EXERCISE GOAL:
Each line in the entries below that holds the word "Navedo" belongs in the answer.

Stored data entries

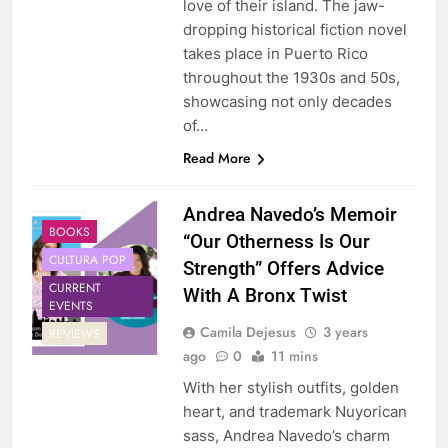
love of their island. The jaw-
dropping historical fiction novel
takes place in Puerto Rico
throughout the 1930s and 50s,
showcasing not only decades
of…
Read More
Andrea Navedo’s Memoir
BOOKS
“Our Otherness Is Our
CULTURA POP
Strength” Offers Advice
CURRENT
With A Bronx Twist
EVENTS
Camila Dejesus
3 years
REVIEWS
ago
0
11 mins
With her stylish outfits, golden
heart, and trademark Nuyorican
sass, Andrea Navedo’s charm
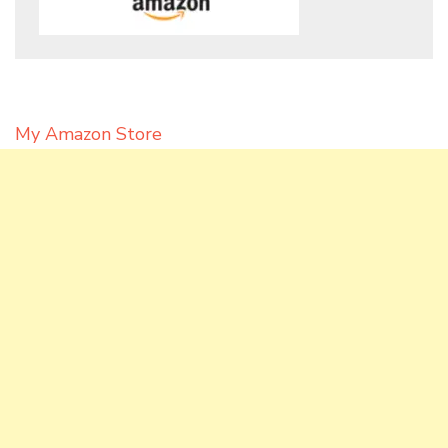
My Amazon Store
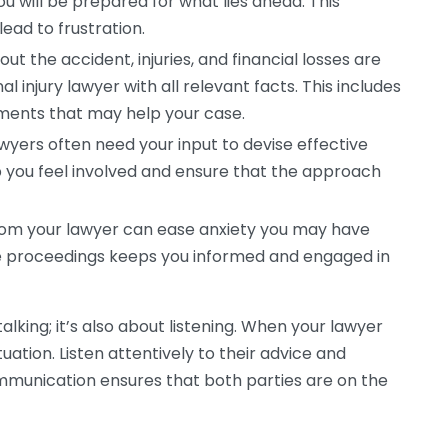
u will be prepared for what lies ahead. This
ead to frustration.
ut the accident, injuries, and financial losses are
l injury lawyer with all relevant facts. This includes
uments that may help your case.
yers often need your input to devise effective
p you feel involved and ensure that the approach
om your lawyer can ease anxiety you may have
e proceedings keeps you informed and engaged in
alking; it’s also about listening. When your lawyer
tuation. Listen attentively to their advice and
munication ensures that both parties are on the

RESULT OF THIS EXERCISE:
Andrea Navedo’s Memoir
sass, Andrea Navedo’s charm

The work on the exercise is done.